# how to calibrate my monitor?



## K.S.S (Feb 22, 2008)

Hii guys,

How to calibrate my monitor and sync it with photoshop? when i edit something in pps it always get different colors when i preview it in other program or even the web =(

both pps & my monitor should show the same color isn't it =(

help pllz


----------



## Natobasso (Feb 22, 2008)

How are you exporting your files for web?


----------



## K.S.S (Feb 23, 2008)

using jpg as a format
and ftp??

Why??


----------



## Satcomer (Feb 23, 2008)

K.S.S said:


> using jpg as a format
> and ftp??
> 
> Why??



?


----------



## Natobasso (Feb 25, 2008)

Look at how you output your jpg files for web. If you aren't doing the same way every time, you're going to get different results when you post images to the web. I usually use Save For Web and the same specs, you can save a profile for jpgs and gifs you normally output so they stay consistent.
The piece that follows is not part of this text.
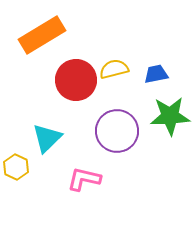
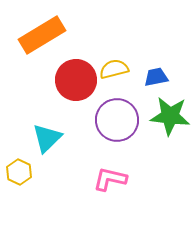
blue trapezoid: moved 3 px down
green star: rotated 9 degrees clockwise
purple circle: moved 11 px up
yellow hexagon: moved 3 px right, 5 px down
pink L-shape: moved 26 px right
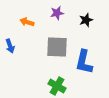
And as for printing calibration, you can get close with your home printer, but a larger commercial printer is another story due to all the variables. In any event, this is a very imprecise science.


----------



## prepresscolor (Mar 10, 2008)

Wow, this is a problem that haunts many home users too. First you need to calibrate your monitor, start with "srgb" and calibrate using the monitor calibration software on your computer. For publishing your images on the web use "srgb.icc" when saving RGB images in Photoshop. Next find out if your printer uses CMYK files or RGB files to print. If it uses RGB files and converts them in the printer's software then try sending images saved with "adobe1998rgb.icc". If you need CMYK files to print and you work in RGB in photoshop you will first need to make a copy of the image, convert it to CMYK, open it in photoshop, compare it to the RGB file, adjust the colors for the conversion loss, then save as an "USsheetfeduncoated.icc" for plain paper or "USsheetfedcoated.icc" for coated paper. Your printer software will have various profiles to choose from, unless you have lots of equipment for color management you just need to select the print that most closely resembles your monitors image and always print to that profile.


----------



## Natobasso (Mar 10, 2008)

It's not clear whether we're talking about the print or internet realm here. Maybe the person who posted this can describe what medium they are working toward?
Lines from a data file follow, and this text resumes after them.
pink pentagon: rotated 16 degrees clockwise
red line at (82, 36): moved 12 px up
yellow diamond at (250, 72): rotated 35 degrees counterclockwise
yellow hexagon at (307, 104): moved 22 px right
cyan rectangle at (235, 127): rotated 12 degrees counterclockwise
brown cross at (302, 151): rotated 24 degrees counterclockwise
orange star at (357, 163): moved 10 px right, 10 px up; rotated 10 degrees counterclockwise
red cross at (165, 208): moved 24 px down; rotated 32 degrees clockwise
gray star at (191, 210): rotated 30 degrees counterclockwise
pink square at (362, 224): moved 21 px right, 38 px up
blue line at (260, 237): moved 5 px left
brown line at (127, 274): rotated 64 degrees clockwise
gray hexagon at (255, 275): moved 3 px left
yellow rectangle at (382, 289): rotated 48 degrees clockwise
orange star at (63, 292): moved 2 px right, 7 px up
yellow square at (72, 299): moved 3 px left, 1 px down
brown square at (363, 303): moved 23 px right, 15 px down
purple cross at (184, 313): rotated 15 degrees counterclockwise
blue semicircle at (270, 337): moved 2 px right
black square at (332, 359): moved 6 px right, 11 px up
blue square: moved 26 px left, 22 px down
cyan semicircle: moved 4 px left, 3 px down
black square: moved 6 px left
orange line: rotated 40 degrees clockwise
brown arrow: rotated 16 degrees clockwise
Your suggestions for print seem a bit more difficult than they need to be. I've never known a printer to use RGB on a CMYK press? I've never gone wrong creating CMYK/tifs of all my files, psd or no, 300dpi and saving out to pdf/x-1a; then there's no having to compare rgb and cmyk versions of the same file onscreen; a dodgy process at best.



prepresscolor said:


> Wow, this is a problem that haunts many home users too. First you need to calibrate your monitor, start with "srgb" and calibrate using the monitor calibration software on your computer. For publishing your images  on the web use "srgb.icc" when saving RGB images in Photoshop. Next find out if your printer uses CMYK files or RGB files to print. If it uses RGB files and converts them in the printer's software then try sending images saved with "adobe1998rgb.icc". If you need CMYK files to print and you work in RGB in photoshop you will first need to make a copy of the image, convert it to CMYK, open it in photoshop, compare it to the RGB file, adjust the colors for the conversion loss, then save as an "USsheetfeduncoated.icc" for plain paper or "USsheetfedcoated.icc" for coated paper. Your printer software will have various profiles to choose from, unless you have lots of equipment for color management you just need to select the print that most closely resembles your monitors image and always print to that profile.


----------



## prepresscolor (Mar 11, 2008)

Natobasso said:


> It's not clear whether we're talking about the print or internet realm here. Maybe the person who posted this can describe what medium they are working toward?
> 
> Your suggestions for print seem a bit more difficult than they need to be. I've never known a printer to use RGB on a CMYK press? I've never gone wrong creating CMYK/tifs of all my files, psd or no, 300dpi and saving out to pdf/x-1a; then there's no having to compare rgb and cmyk versions of the same file onscreen; a dodgy process at best.


Well, since you mentioned that a lower end printer was being used, some of these units accept RGB files into their print engine. 
Nice of you to mention the Printing press, where did that come from?
I thought the person wanted his files posted on the interned and the images printed off of his "low end printer" to look the same!


----------



## Natobasso (Mar 11, 2008)

K.S.S said:


> Hii guys,
> 
> How to calibrate my monitor and sync it with photoshop? when i edit something in pps it always get different colors when i preview it in other program or even the web =(
> 
> ...



It's not clear whether this person is printing or simply viewing the images, though he/she doesn't use the word 'printing' in the original post.

Again, why would any printer use rgb to print with? Converting to cmyk is well and good, I guess, but far from accurate; and printing/color management is a difficult enough game as it is. Maybe it's something behind the scenes that I've never dealt with, but in order to keep things consistent I never send anything but cmyk tif files with my layouts for print on commercial presses.

Nothing personal, I just didn't agree completely with what you had said. Too bad our side conversation doesn't really have anything to do with the original post.


----------